"Ibu marah-marah."

"Makanya Abang jemput? Makasih. Tapi, aku beneran sibuk." Ara berbalik.

"Umurmu sudah 26. Nggak malu bersikap seperti itu?"

"Ada hubungan apa sama Abang?"

"Sekalipun kamu anak tunggal, harusnya kamu bisa jaga sikap. Kamu yang salah kenapa kamu yang menghindar?"

"Siapa yang menghindar?"

Banyu heran, kenapa wanita di depannya tidak diam saja saat ia bicara. Ada aja balasannya.

"Aku ke sini jemput kamu. Ambil tas, kita pulang."

Kali ini Ara benar-benar meninggalkan tetangganya. Masuk ke kamar pribadinya dan mengunci pintu.

Di kamar ia menangis. Tetangga sok sibuk. Sok baik. Ngapain juga ke sini. Mulutnya pedas banget, gue sumpahin dapat bini mulutnya lebih pedes dari bon cabe.

Ara benar-benar kesal. Ngapain coba Banyu menyusul dirinya. Dia mau menenangkan diri, berpikir langkah ke depan bagaimana bersikap di depan Banyu, tapi yang sedang dipikirin, pola pikirnya entah ke mana.

Ditinggalkan Ara, Banyu mendesah kesal. Ia mau mengajaknya pulang, bukan dijadiin cunguk di sini.
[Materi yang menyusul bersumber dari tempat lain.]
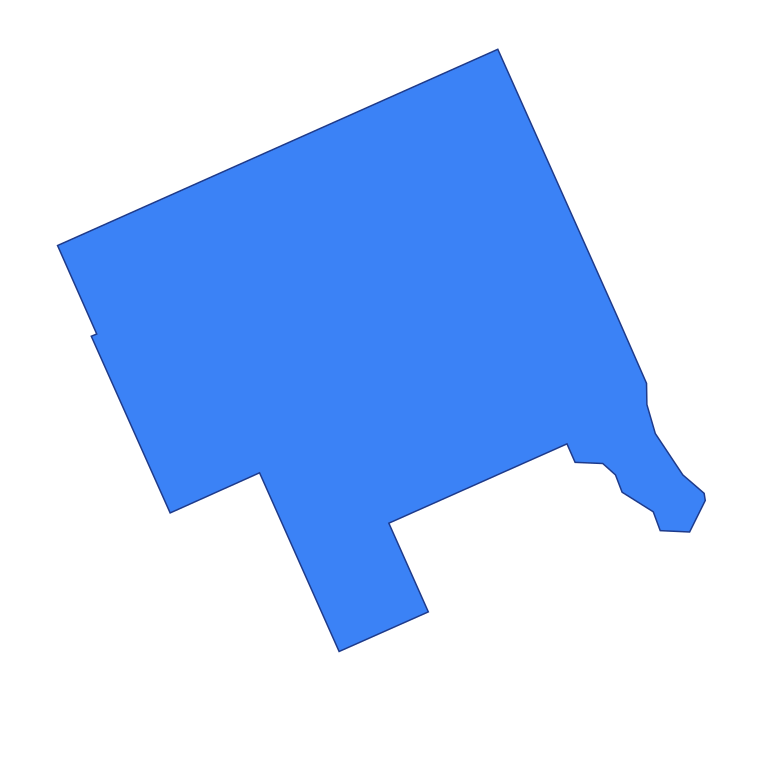 outline of Noble, Oklahoma, United States of America, rotated 66°
{"feature_id": "52423323B27580427525585", "entity_name": "Noble", "entity_type": "district", "adm_level": 2, "iso_a3": "USA", "parent_name": "United States of America", "parent_adm1": "Oklahoma", "projection": "natural_earth1", "projection_center": [-97.077, 36.38], "detail": "fine", "context": "isolated", "style": "filled", "palette": "blue", "viewbox_px": 768, "rotation_deg": 66, "n_neighbors": 0, "source": "geoboundaries", "source_scale": "gbopen_adm2", "svg_char_len": 482}
<svg xmlns="http://www.w3.org/2000/svg" viewBox="0 0 768 768"><g transform="rotate(66 384 384)"><path d="M124.7,625.9L221.5,626.1L221.3,632.0L414.8,631.8L414.5,533.8L610.1,533.8L610.2,436.2L513.1,436.2L513.1,355.9L513.1,241.2L533.3,241.3L545.6,216.5L561.2,209.5L579.7,210.5L610.3,190.0L630.3,191.3L643.5,165.0L621.1,137.9L614.1,136.0L588.6,148.0L539.6,156.3L509.7,152.2L490.2,143.9L416.0,143.5L124.5,143.9L124.7,625.9Z" fill="#3b82f6" stroke="#1e3a8a" stroke-width="1.5"/></g></svg>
Setelag mengunci rolling, laki-laki itu berbaring di atas bangku panjang beralaskan jaket Ara. Bantal ukuran mini dijadikan sebagai pengganjal kepala.

Angka jam sudah menunjukkan pukul sebelas malam. Wajar kalau dirinya mengantuk. Kerjaan di bengkel bukan nyapu, tapi ngbabu habis-habisan.

Kalau di rumah dirinya bisa menghabiskan dua batang rokok sebelum tidur, maka di sini tidak bisa. Selain kedap udara, dirinya juga tidak mau berurusan dengan pemilik konter.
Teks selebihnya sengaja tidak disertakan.